QUOTED TEXT >>
======

But to my mind, Mack’s book belongs squarely in this debate about Caribbean authenticity. A number of factors have shielded her from it so far: most obviously, her book was out for too short a time for it to register amongst many Caribbean readers and it has subsequently been withdrawn and pulped (though with a promise that it will be reissued in 2016); it was published by a press that doesn’t give ready access to a Caribbean market; and thirdly, the fact of race undoubtedly gives Mack an added layer of insulation from what one of my friends calls the ‘blacklash’. Had Mack’s collection been out for a longer time, and had it reached to Laventille and the rest of the Caribbean, and had it been published by a press such as Peepal Tree, and had she been racialized as anything other than black, I suspect she would have found herself in the middle of a whole other storm.

Though born and raised in England, Sheree Mack does have some claim to the Caribbean through parents. I believe she has family in Laventille – the eponymous community of her controversial book. But it is interesting that when she tries to evoke Laventille she has to use the template of other poems set in other places. Here is one example:

Men of Terry Street

They come in at night, leave in the early morning.
I hear their footsteps, the ticking of bicycle chains,
Sudden blasts of motorcycles, whimpering of vans.
Somehow I am either in bed, or the curtains are drawn.

This masculine invisibility makes gods of them,
A pantheon of boots and overalls.
But when you see them, home early from work
Or at their Sunday leisure, they are too tired

And bored to look long at comfortably.

======

DATA PROVIDED >>

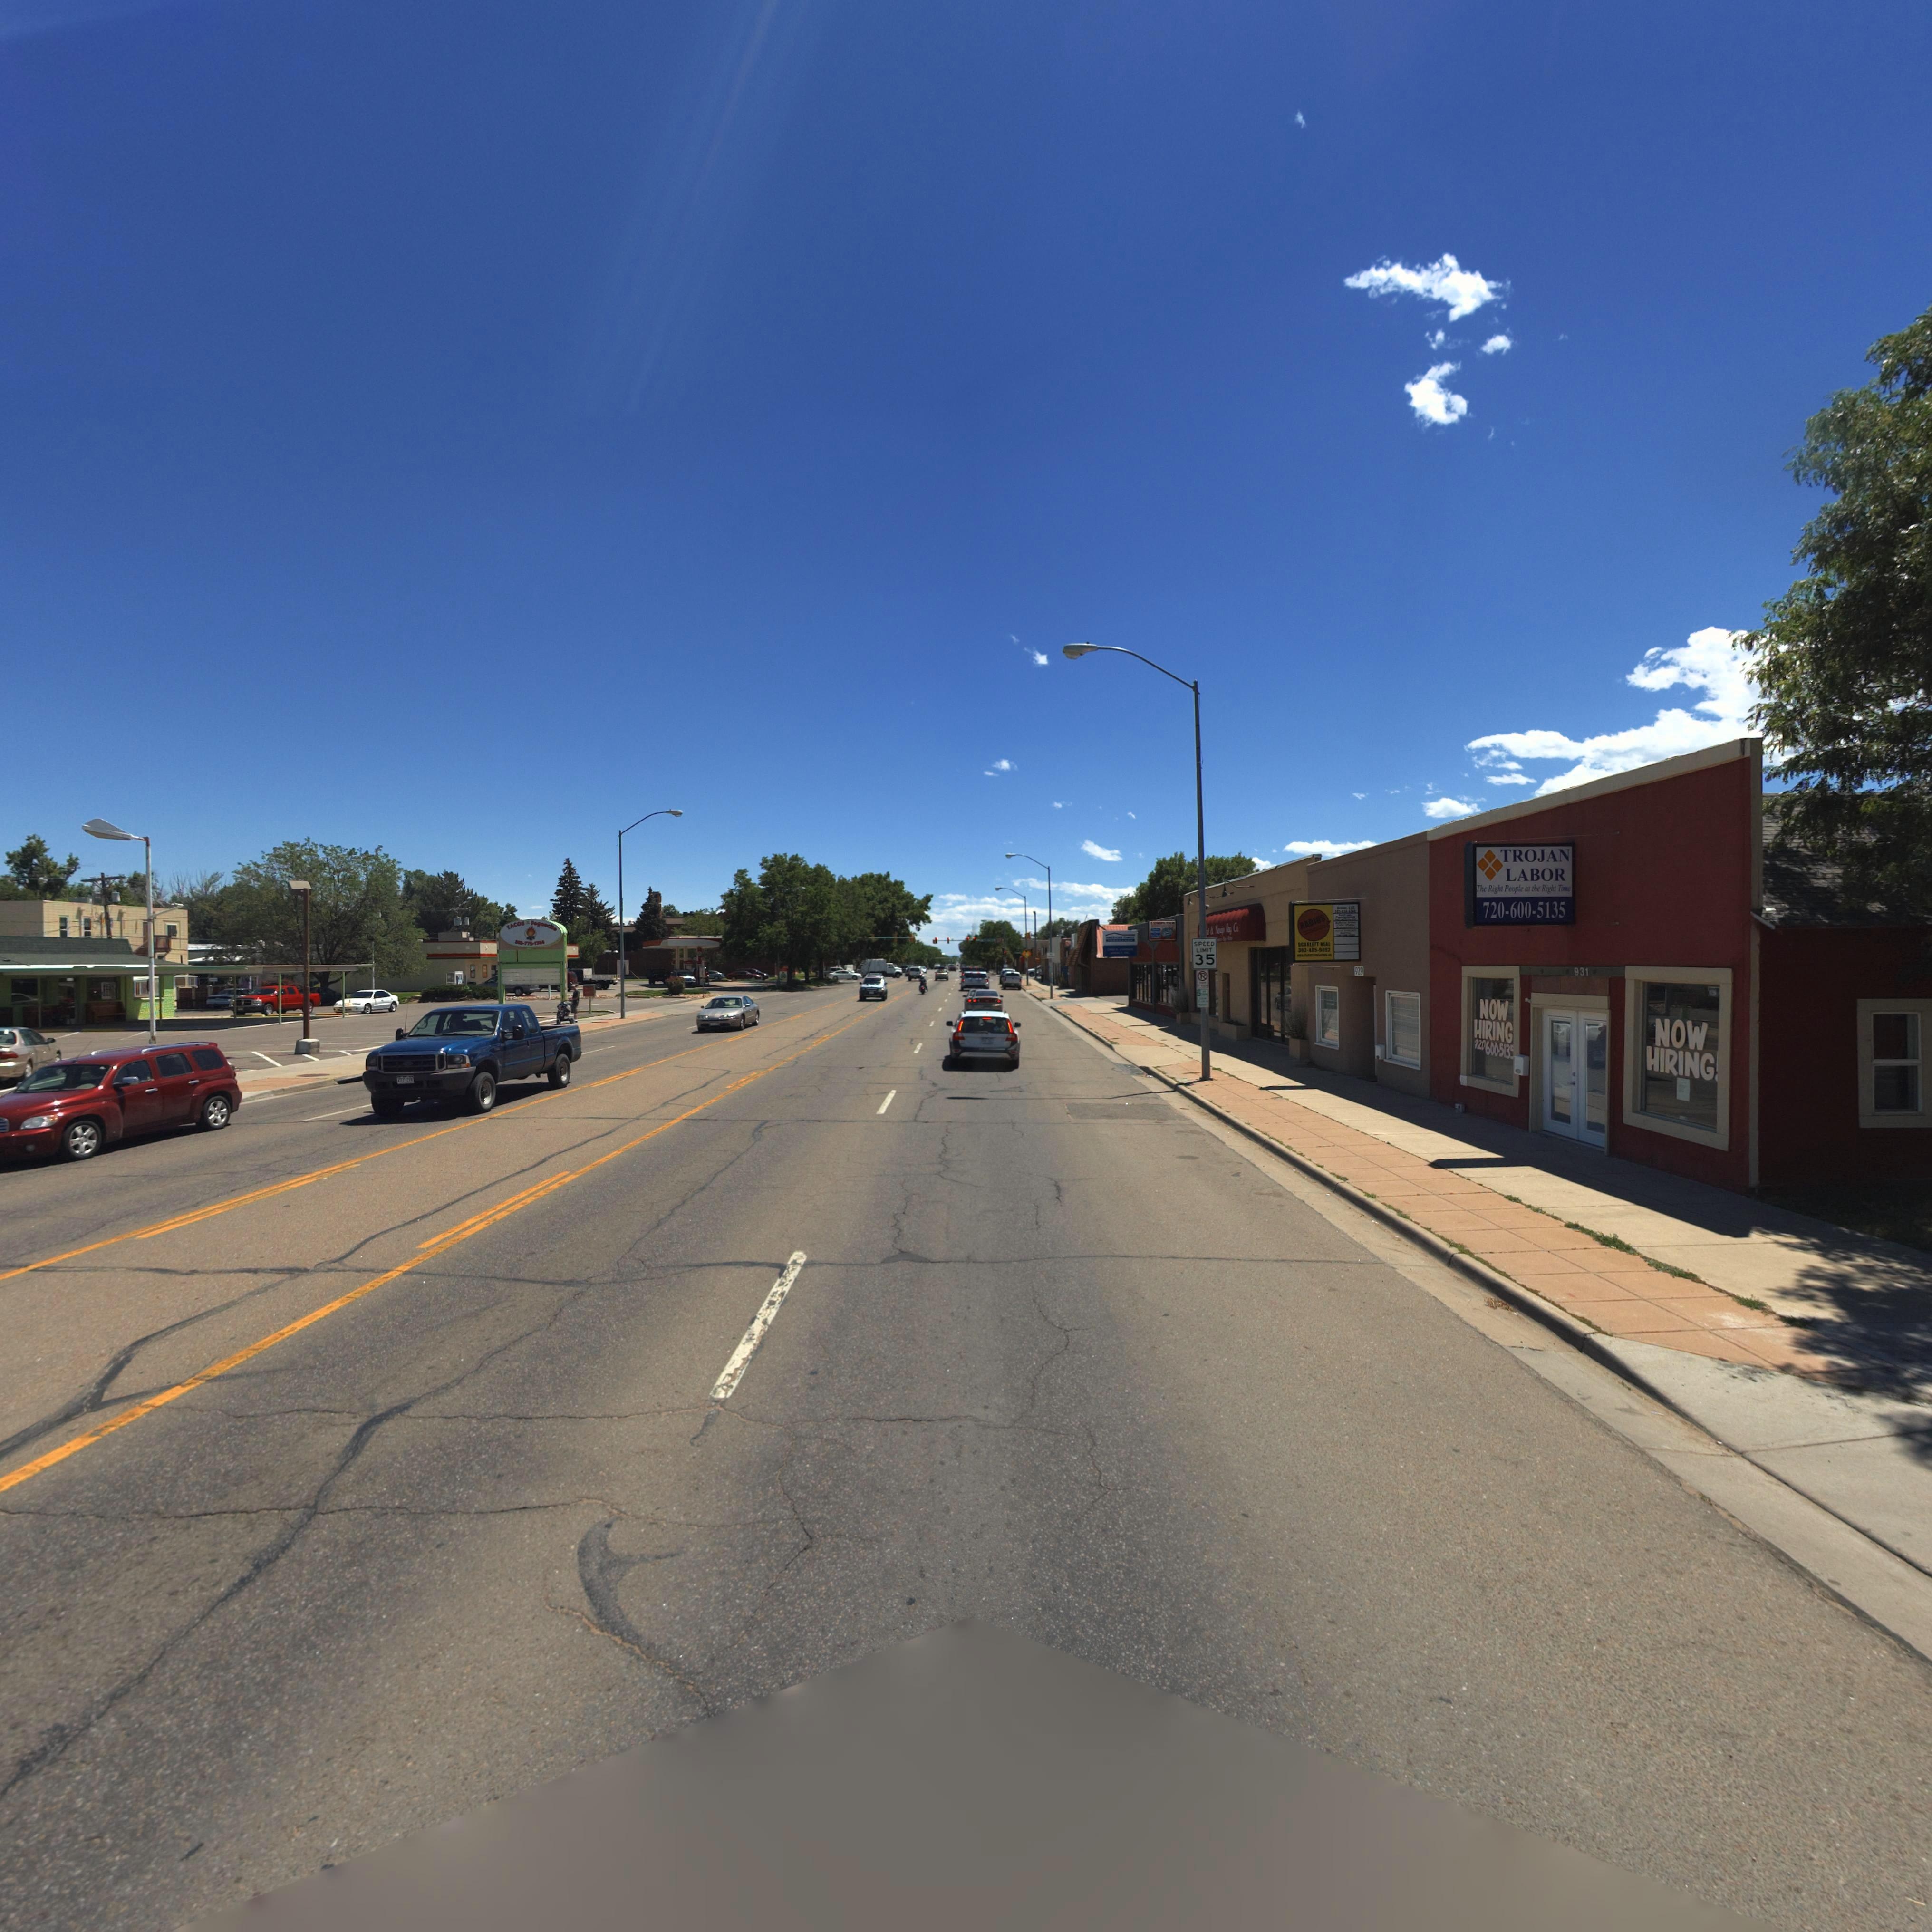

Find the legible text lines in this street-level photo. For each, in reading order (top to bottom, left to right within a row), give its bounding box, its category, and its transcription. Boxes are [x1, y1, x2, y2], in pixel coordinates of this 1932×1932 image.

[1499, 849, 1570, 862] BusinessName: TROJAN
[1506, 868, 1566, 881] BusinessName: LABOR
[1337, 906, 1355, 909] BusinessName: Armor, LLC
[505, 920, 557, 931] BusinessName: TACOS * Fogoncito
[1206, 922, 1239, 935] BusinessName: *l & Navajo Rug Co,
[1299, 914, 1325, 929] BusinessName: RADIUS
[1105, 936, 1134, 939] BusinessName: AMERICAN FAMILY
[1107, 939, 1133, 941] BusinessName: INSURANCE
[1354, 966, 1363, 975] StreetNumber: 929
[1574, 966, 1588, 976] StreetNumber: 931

======

TASKS TO PERFORM >>
• A. Check each statement against the passage on Sheree Mack's book and answer yes or no, quoting the words of the text that decide it: (i) Mack was born and raised in England. (ii) Mack's book was published by Peepal Tree. (iii) A reissue of the book has been promised for 2016.
• B. Please rewrite the records from their start through the line containing "[1499, 849, 1570, 862] BusinessName: TROJAN", putting "ground-level" in place of "street-level" and leaving everything else unchanged. Leave out the pictures.
The records are unrelated to the text.

FULL SOLUTIONS >>
• A.
(i) Yes: "Though born and raised in England, Sheree Mack does have some claim to the Caribbean through parents."
(ii) No: "had it been published by a press such as Peepal Tree"
(iii) Yes: "though with a promise that it will be reissued in 2016"

• B.
Find the legible text lines in this ground-level photo. For each, in reading order (top to bottom, left to right within a row), give its bounding box, its category, and its transcription. Boxes are [x1, y1, x2, y2], in pixel coordinates of this 1932×1932 image.

[1499, 849, 1570, 862] BusinessName: TROJAN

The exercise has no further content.